Yahoo addressed this by applying PCA for dimensionality reduction before learning a policy via LinUCB. … For feature reduction, they projected user features onto article features and then clustered users into five groups where users in each group had similar preferences. This reduced the 1.2k user features into five features. Article features were also reduced in a similar manner.
Deezer compared between representing users as clusters (semi-personalization) vs. user features (full personalization). For semi-personalization, users were clustered into 100 groups via k-means clustering on past behavior. This resulted in clusters of users with similar musical tastes. They then trained a separate bandit for each cluster. For full personalization, users were represented via a 97-dimension vector which summarizes user preferences for genres, moods, countries, etc. The vector was obtained by factorizing the user-song interaction matrix. They then trained a contextual bandit on these user features.

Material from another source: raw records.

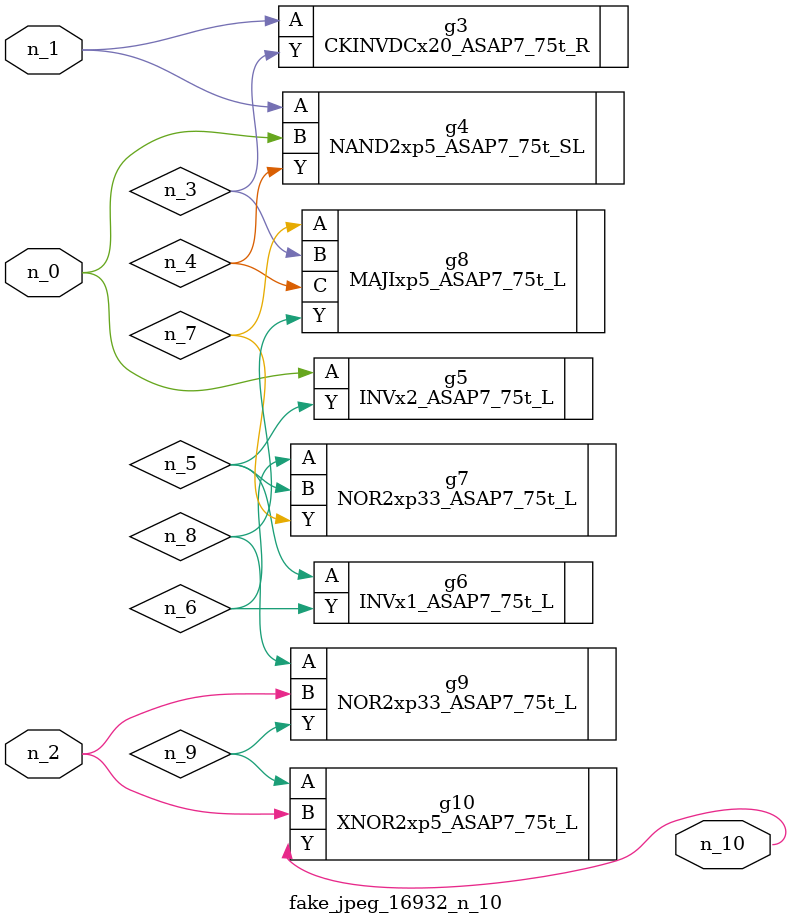
<source format=v>
module fake_jpeg_16932_n_10 (n_0, n_2, n_1, n_10);

input n_0;
input n_2;
input n_1;

output n_10;

wire n_3;
wire n_4;
wire n_8;
wire n_9;
wire n_6;
wire n_5;
wire n_7;

CKINVDCx20_ASAP7_75t_R g3 ( 
.A(n_1),
.Y(n_3)
);

NAND2xp5_ASAP7_75t_SL g4 ( 
.A(n_1),
.B(n_0),
.Y(n_4)
);

INVx2_ASAP7_75t_L g5 ( 
.A(n_0),
.Y(n_5)
);

INVx1_ASAP7_75t_L g6 ( 
.A(n_5),
.Y(n_6)
);

NOR2xp33_ASAP7_75t_L g7 ( 
.A(n_6),
.B(n_5),
.Y(n_7)
);

MAJIxp5_ASAP7_75t_L g8 ( 
.A(n_7),
.B(n_3),
.C(n_4),
.Y(n_8)
);

NOR2xp33_ASAP7_75t_L g9 ( 
.A(n_8),
.B(n_2),
.Y(n_9)
);

XNOR2xp5_ASAP7_75t_L g10 ( 
.A(n_9),
.B(n_2),
.Y(n_10)
);


endmodule
</source>
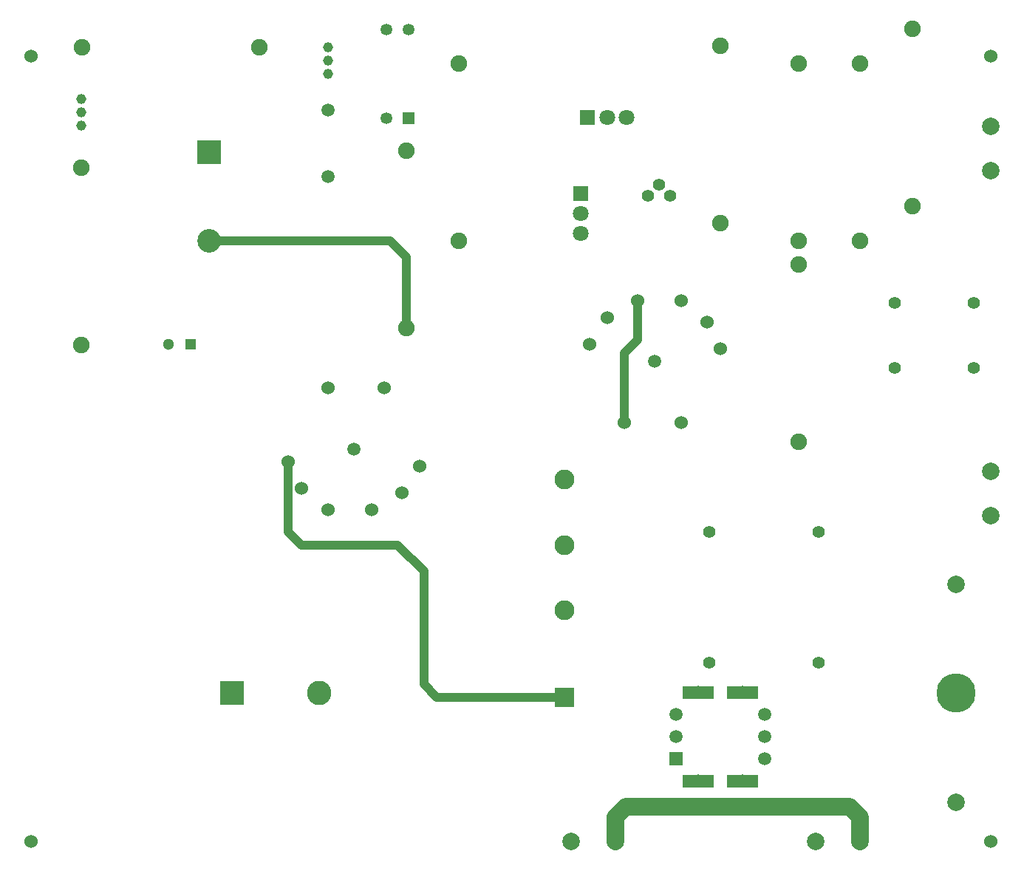
<source format=gbl>
G04*
G04 #@! TF.GenerationSoftware,Altium Limited,Altium Designer,21.6.4 (81)*
G04*
G04 Layer_Physical_Order=2*
G04 Layer_Color=16711680*
%FSLAX44Y44*%
%MOMM*%
G71*
G04*
G04 #@! TF.SameCoordinates,0086CBAF-0D55-4FB9-886D-9C3AAF8982FA*
G04*
G04*
G04 #@! TF.FilePolarity,Positive*
G04*
G01*
G75*
%ADD37C,1.0000*%
%ADD38C,2.0000*%
%ADD39C,1.5240*%
%ADD40C,1.5000*%
%ADD41R,2.2700X2.2700*%
%ADD42C,2.2700*%
%ADD43C,1.4000*%
%ADD44C,1.9000*%
%ADD45C,1.1500*%
%ADD46R,2.7000X2.7000*%
%ADD47C,2.7000*%
%ADD48R,1.3500X1.3500*%
%ADD49C,1.3500*%
%ADD50C,1.5080*%
%ADD51R,1.5080X1.5080*%
%ADD52C,4.5000*%
%ADD53C,2.0000*%
%ADD54C,2.8000*%
%ADD55R,2.8000X2.8000*%
%ADD56C,1.3000*%
%ADD57R,1.3000X1.3000*%
%ADD58R,1.8000X1.8000*%
%ADD59C,1.8000*%
%ADD60R,1.8000X1.8000*%
G36*
X1207900Y126700D02*
X1172900D01*
Y111700D01*
X1207900D01*
Y126700D01*
D02*
G37*
G36*
X1157100D02*
X1122100D01*
Y111700D01*
X1157100D01*
Y126700D01*
D02*
G37*
G36*
X1207900Y228300D02*
X1172900D01*
Y213300D01*
X1207900D01*
Y228300D01*
D02*
G37*
G36*
X1157100D02*
X1122100D01*
Y213300D01*
X1157100D01*
Y228300D01*
D02*
G37*
D37*
X685000Y390000D02*
X669840Y405160D01*
X670000Y485000D02*
X669840Y484840D01*
Y405160D02*
Y484840D01*
X795000Y390000D02*
X685000D01*
X825000Y360000D02*
X795000Y390000D01*
X825000Y230000D02*
Y360000D01*
X986500Y215000D02*
X840000D01*
X825000Y230000D01*
X1055000Y530000D02*
Y610000D01*
X1070000Y625000D02*
Y670000D01*
Y625000D02*
X1055000Y610000D01*
X805000Y638400D02*
Y720000D01*
X786811Y738189D01*
X578674D01*
D38*
X1045000Y50000D02*
Y78284D01*
X1313284Y90000D02*
X1056716D01*
X1045000Y78284D01*
X1325000D02*
X1313284Y90000D01*
X1325000Y50000D02*
Y78284D01*
D39*
X780000Y570000D02*
D03*
X715000D02*
D03*
X820000Y480000D02*
D03*
X800000Y450000D02*
D03*
X765000Y430000D02*
D03*
X715000D02*
D03*
X685000Y455000D02*
D03*
X670000Y485000D02*
D03*
X1055000Y530000D02*
D03*
X1120000D02*
D03*
X1015000Y620000D02*
D03*
X1035000Y650000D02*
D03*
X1070000Y670000D02*
D03*
X1120000D02*
D03*
X1150000Y645000D02*
D03*
X1165000Y615000D02*
D03*
X375000Y50000D02*
D03*
Y950000D02*
D03*
X1475000D02*
D03*
Y50000D02*
D03*
D40*
X745000Y500000D02*
D03*
X1090000Y600000D02*
D03*
X715000Y888100D02*
D03*
Y811900D02*
D03*
D41*
X986500Y215000D02*
D03*
D42*
Y315000D02*
D03*
Y390000D02*
D03*
Y465000D02*
D03*
D43*
X1277500Y255000D02*
D03*
Y405000D02*
D03*
X1152500Y255000D02*
D03*
Y405000D02*
D03*
X1095000Y802700D02*
D03*
X1082300Y790000D02*
D03*
X1107700D02*
D03*
X1365000Y667500D02*
D03*
Y592500D02*
D03*
X1455422Y667500D02*
D03*
Y592500D02*
D03*
D44*
X1255000Y508400D02*
D03*
Y711600D02*
D03*
X1385000Y981600D02*
D03*
Y778400D02*
D03*
X636600Y960000D02*
D03*
X433400D02*
D03*
X432204Y618669D02*
D03*
Y821869D02*
D03*
X1165000Y961600D02*
D03*
Y758400D02*
D03*
X1325000Y941600D02*
D03*
Y738400D02*
D03*
X865000D02*
D03*
Y941600D02*
D03*
X805000Y638400D02*
D03*
Y841600D02*
D03*
X1255000Y738400D02*
D03*
Y941600D02*
D03*
D45*
X432204Y870735D02*
D03*
Y885735D02*
D03*
Y900735D02*
D03*
X715000Y960000D02*
D03*
Y945000D02*
D03*
Y930000D02*
D03*
D46*
X578674Y839789D02*
D03*
D47*
Y738189D02*
D03*
D48*
X807700Y879200D02*
D03*
D49*
X782300D02*
D03*
X807700Y980800D02*
D03*
X782300D02*
D03*
D50*
X1114200Y195400D02*
D03*
X1215800D02*
D03*
X1190400Y220800D02*
D03*
Y119200D02*
D03*
X1139600Y220800D02*
D03*
Y119200D02*
D03*
X1215800Y170000D02*
D03*
X1114200D02*
D03*
X1215800Y144600D02*
D03*
D51*
X1114200D02*
D03*
D52*
X1435000Y220000D02*
D03*
D53*
Y95000D02*
D03*
Y345000D02*
D03*
X1325000Y50000D02*
D03*
X1274200D02*
D03*
X1045000D02*
D03*
X994200D02*
D03*
X1475000Y819200D02*
D03*
Y870000D02*
D03*
Y423800D02*
D03*
Y474600D02*
D03*
D54*
X705000Y220000D02*
D03*
D55*
X605000D02*
D03*
D56*
X532300Y620000D02*
D03*
D57*
X557700D02*
D03*
D58*
X1012200Y880000D02*
D03*
D59*
X1057800D02*
D03*
X1035000D02*
D03*
X1005000Y747200D02*
D03*
Y770000D02*
D03*
D60*
Y792800D02*
D03*
M02*

</source>
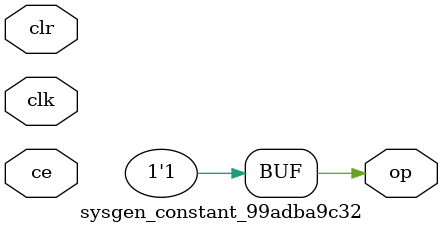
<source format=v>
module sysgen_constant_99adba9c32 (
  output [(1 - 1):0] op,
  input clk,
  input ce,
  input clr);
  assign op = 1'b1;
endmodule
</source>
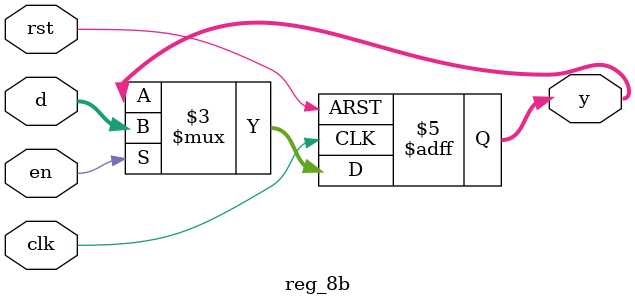
<source format=v>

module reg_8b(d, en, clk, rst, y);
  input [7:0]d;
  input en, clk, rst;
  output reg [7:0]y = 0;
  always @(posedge clk, posedge rst)begin
    if (rst) y <= 0;
    else if(en) y <= d;
  end
endmodule
</source>
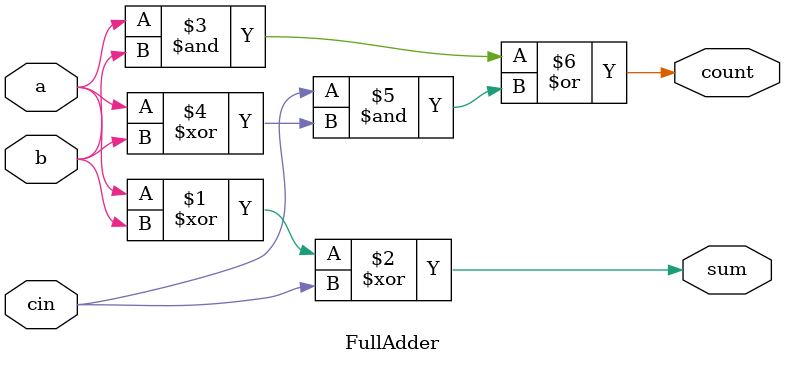
<source format=sv>
module FullAdder (
    input a, b, cin,
    output sum, count
);

assign sum = a ^ b ^ cin;
assign count = (a & b) | (cin & (a ^ b));
    
endmodule
</source>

The semi-personalized approach outperformed the fully personalized alternative. Because the semi-personalized bandits were trained on user clusters, each bandit received more feedback and was thus able to learn more effectively and rank playlists faster.
Warm-starting bandits for better user experience
To ensure our bandits provide a good user experience from the very first interaction, it’s typical to learn from previously logged user interactions to warm-start the bandit.
Doordash shared how they warm-start their cuisine bandits via higher-level regional data. For each cuisine, they learn a bandit policy at multiple levels (i.e., regional, subregional, user). The top-level bandit is initialized at Beta(α=1, β=1). Then, for each lower-level bandit, they update α by adding the average number of orders for the cuisine (at that level) and update β by adding the average number of orders for other cuisines (at that level). Finally, for the user-level bandit, α and β are updated with the user’s order data. As a result, a new user’s cuisine bandit is warm-started with higher-level marketplace data before each new order updates the bandit with their personal preferences.
Another approach is to warm-start user preferences using data collected via a random policy. Yahoo learned user-specific CTR estimates (on random data) which were then added to context-free CTR estimates for news recommendations. They found that bandits warm-started with user preferences data were able to beat the context-free bandits.
Data collected via a greedy policy can also be helpful for warm-start. Twitter warm-started their bandit on data collected by a greedy policy and found that warm-starting for more epochs (500 vs. 100) led to improved metrics on the test set.
Evaluating bandits via off-policy evaluation
Several bandit implementations (e.g., Netflix, Yahoo) cite the replay method by Li et al. for off-policy evaluation. Replay assumes that (i) individual events are independently and identically distributed and (ii) the logging policy chose each arm uniformly at random. The paper then states that the latter assumption can be weakened so any randomized policy—not just uniform random—can be used. (My understanding is that randomness is required for sufficient support and thus uniform randomness isn’t strictly necessary.)
During evaluation, replay takes in the new policy (to be evaluated) and the logged policy events. If the new policy chooses the same action as the logged policy, the event is added to the history and the reward is updated. If not, the event is ignored with no reward update. (Counterfactual evaluation via Inverse Propensity Scoring is another alternative.)